Your assignment:
The listing is to be transcribed in full, with its images left out.

Data for the task:
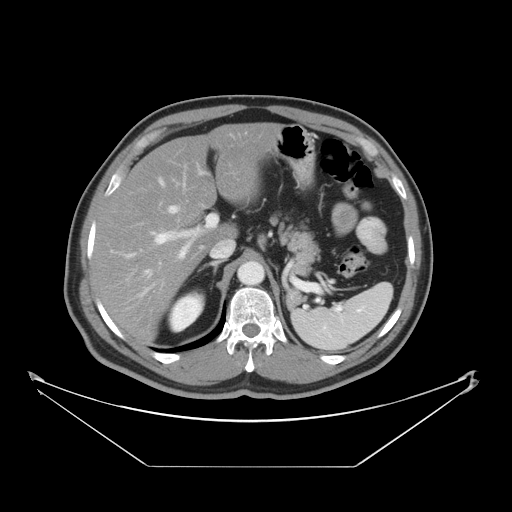
Contrast-enhanced abdominal CT, one axial slice. Reconstruction kernel STANDARD. 120 kVp. Intravenous contrast given. Soft-tissue window (W 400 / L 40 HU). 512 × 512 image matrix, field of view 465 × 465 mm. Case-level facts recorded for this patient, not image findings: patient: male, age 80 years at operation; diagnosis: colorectal cancer liver metastases, imaged before liver resection; multiple liver metastases: no; largest metastasis: 3.3 cm; disease in both lobes: no.
Structures marked on this image (manually delineated by an expert):
- hepatic veins: bounding box [x1, y1, x2, y2] px = [158, 178, 180, 214]
- liver: [92, 125, 275, 341]
- planned liver remnant (the part of the liver to remain after resection): [92, 125, 275, 341]
- portal vein (with intrahepatic branches): [130, 214, 218, 299]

Response area:
Contrast-enhanced abdominal CT, one axial slice. Reconstruction kernel STANDARD. 120 kVp. Intravenous contrast given. Soft-tissue window (W 400 / L 40 HU). 512 × 512 image matrix, field of view 465 × 465 mm. Case-level facts recorded for this patient, not image findings: patient: male, age 80 years at operation; diagnosis: colorectal cancer liver metastases, imaged before liver resection; multiple liver metastases: no; largest metastasis: 3.3 cm; disease in both lobes: no.
Structures marked on this image (manually delineated by an expert):
- hepatic veins: bounding box [x1, y1, x2, y2] px = [158, 178, 180, 214]
- liver: [92, 125, 275, 341]
- planned liver remnant (the part of the liver to remain after resection): [92, 125, 275, 341]
- portal vein (with intrahepatic branches): [130, 214, 218, 299]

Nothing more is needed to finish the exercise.